Southwest Minnesota Regional Airport or Marshall/Ryan Field  is a general aviation airport located 1 mile west of the central business district (CBD) of Marshall, Minnesota, United States. It is primarily a general aviation facility, though passenger air service did once exist on Midwest Aviation, also known as Lake State Airways. The namesake for Ryan Field is Matthew Ryan, commissioner of small airport around Minneapolis.

Facilities and aircraft

Facilities
The airport contains two asphalt paved runways: Runway 12/30 measuring 7221 x 100 ft (2201 x 30 m) and Runway 2/20 measuring 3999 x 75 ft (1219 x 23 m). This airport does not have an air traffic control tower.

Midwest Aviation provides fixed-base operations.

**PROVIDED DATA:**

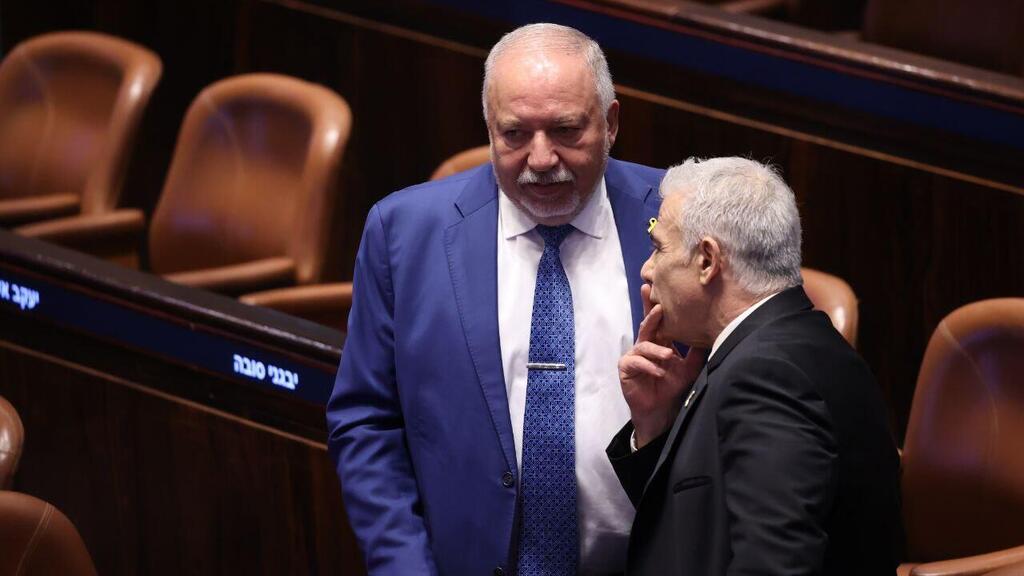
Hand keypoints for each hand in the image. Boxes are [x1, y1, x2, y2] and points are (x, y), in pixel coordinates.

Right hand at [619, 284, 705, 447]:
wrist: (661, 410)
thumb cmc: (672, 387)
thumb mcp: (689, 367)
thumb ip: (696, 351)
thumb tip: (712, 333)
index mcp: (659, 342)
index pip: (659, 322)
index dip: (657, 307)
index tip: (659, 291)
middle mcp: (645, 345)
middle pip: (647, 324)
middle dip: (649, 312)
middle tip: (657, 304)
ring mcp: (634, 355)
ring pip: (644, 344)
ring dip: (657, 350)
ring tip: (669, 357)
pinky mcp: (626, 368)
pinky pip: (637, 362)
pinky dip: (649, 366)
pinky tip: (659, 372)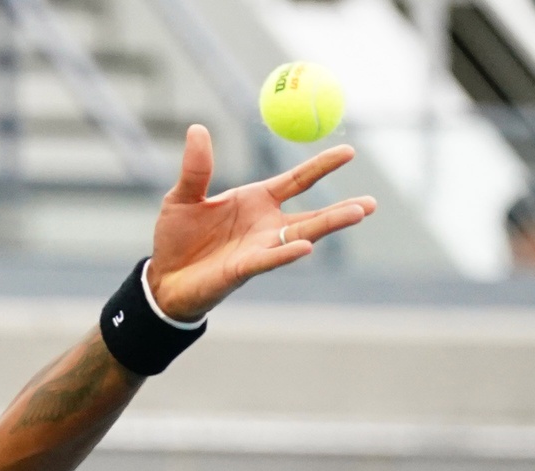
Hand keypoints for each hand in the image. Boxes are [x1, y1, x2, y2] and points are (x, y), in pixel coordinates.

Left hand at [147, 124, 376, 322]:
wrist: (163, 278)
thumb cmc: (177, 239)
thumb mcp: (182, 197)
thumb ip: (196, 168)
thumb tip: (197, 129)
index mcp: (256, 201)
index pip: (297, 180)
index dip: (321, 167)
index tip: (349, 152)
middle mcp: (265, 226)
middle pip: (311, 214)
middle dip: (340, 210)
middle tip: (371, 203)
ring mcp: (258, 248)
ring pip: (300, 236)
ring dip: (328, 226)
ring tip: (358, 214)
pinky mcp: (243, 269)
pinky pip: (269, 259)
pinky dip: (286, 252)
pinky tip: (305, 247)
==
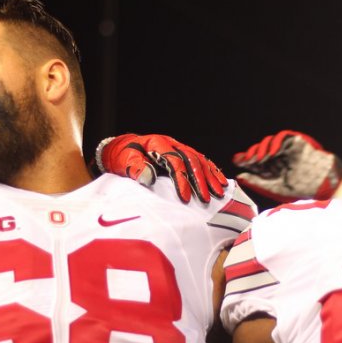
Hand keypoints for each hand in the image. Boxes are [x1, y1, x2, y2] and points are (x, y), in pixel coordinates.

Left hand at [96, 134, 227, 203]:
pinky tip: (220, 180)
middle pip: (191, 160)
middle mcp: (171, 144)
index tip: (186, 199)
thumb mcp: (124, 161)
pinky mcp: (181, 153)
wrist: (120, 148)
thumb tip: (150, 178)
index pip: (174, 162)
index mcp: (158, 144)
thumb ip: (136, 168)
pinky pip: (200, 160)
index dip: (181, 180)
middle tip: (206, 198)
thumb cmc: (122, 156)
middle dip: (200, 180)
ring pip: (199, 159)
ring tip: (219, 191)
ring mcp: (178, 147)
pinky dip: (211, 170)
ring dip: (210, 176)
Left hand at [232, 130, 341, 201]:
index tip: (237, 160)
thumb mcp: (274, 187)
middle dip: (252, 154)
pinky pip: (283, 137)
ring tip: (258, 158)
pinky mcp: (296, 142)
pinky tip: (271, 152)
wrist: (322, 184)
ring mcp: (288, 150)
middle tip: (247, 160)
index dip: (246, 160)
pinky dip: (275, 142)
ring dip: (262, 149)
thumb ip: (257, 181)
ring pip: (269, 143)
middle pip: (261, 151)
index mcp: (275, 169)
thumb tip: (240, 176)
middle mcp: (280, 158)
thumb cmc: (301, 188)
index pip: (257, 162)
==
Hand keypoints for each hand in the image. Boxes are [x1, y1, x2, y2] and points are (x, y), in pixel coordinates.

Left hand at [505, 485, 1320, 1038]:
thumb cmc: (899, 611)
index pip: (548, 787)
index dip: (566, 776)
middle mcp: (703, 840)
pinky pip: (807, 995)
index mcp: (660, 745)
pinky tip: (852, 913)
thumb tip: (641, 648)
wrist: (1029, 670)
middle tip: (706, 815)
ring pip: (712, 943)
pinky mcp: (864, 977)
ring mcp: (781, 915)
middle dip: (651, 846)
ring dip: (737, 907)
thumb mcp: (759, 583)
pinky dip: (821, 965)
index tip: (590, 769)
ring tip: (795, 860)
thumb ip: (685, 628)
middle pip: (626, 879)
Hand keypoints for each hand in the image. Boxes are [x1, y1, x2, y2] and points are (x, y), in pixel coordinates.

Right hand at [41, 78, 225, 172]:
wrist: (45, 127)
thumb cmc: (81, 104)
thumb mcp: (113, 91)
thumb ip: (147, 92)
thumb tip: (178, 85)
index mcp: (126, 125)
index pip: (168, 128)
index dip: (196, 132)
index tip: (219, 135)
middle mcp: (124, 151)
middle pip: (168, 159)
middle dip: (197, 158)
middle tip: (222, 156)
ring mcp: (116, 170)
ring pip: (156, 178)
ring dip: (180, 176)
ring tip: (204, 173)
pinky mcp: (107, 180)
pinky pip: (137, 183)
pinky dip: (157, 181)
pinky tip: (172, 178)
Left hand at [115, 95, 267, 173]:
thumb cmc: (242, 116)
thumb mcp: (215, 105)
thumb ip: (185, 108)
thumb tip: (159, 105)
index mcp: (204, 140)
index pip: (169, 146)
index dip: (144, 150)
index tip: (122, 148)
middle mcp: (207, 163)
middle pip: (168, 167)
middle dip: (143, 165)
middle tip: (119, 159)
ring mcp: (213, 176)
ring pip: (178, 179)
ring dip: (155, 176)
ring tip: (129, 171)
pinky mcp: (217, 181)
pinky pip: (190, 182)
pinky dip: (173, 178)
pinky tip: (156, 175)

**WHAT YOU NEED TO DO:**
1. In the airport text, revise the stretch from "Southwest Minnesota Regional" through "provides fixed-base operations.", replacing "asphalt" with "concrete".
2. For each statement, say whether it agrees with the airport text, giving yes or no and quoting the deciding words: (a) The airport has an air traffic control tower. (b) Runway 12/30 is 7221 ft long. (c) The airport lies 1 mile west of the central business district of Marshall.
3. Proceed with the text on the Marshall airport, picking up from its final sentence.
The data plays no part in what follows and can be skipped.

**LIST OF ANSWERS:**
1.
Southwest Minnesota Regional Airport or Marshall/Ryan Field  is a general aviation airport located 1 mile west of the central business district (CBD) of Marshall, Minnesota, United States. It is primarily a general aviation facility, though passenger air service did once exist on Midwest Aviation, also known as Lake State Airways. The namesake for Ryan Field is Matthew Ryan, commissioner of small airport around Minneapolis.

Facilities and aircraft

Facilities
The airport contains two concrete paved runways: Runway 12/30 measuring 7221 x 100 ft (2201 x 30 m) and Runway 2/20 measuring 3999 x 75 ft (1219 x 23 m). This airport does not have an air traffic control tower.

Midwest Aviation provides fixed-base operations.

2.
(a) No: "This airport does not have an air traffic control tower."
(b) Yes: "Runway 12/30 measuring 7221 x 100 ft"
(c) Yes: "located 1 mile west of the central business district (CBD) of Marshall, Minnesota"

3.
For the period ending 31 August 2010, the airport had 22,995 flights at an average of 63 per day. 66% general aviation (42% transient general aviation, 24% local), 34% air taxi and <1% military. For the year ending 31 December 2008, the airport had a total of 8 enplanements.

Aircraft
As of August 2010, there are 28 aircraft based on the field: 19 single-engine, 6 multi-engine, and 3 jet.

Cargo

Historical scheduled service 
In December 1972 Mississippi Valley Airlines scheduled service to Minneapolis–St. Paul International Airport and Willmar Municipal Airport.

Starting in the mid-1970s and continuing until the early 1980s, Lake State Airways operated Piper PA-31 Navajo aircraft on a route between Marshall and Minneapolis with stops in New Ulm and Saint Paul. The route was later expanded to originate in Sioux Falls, South Dakota.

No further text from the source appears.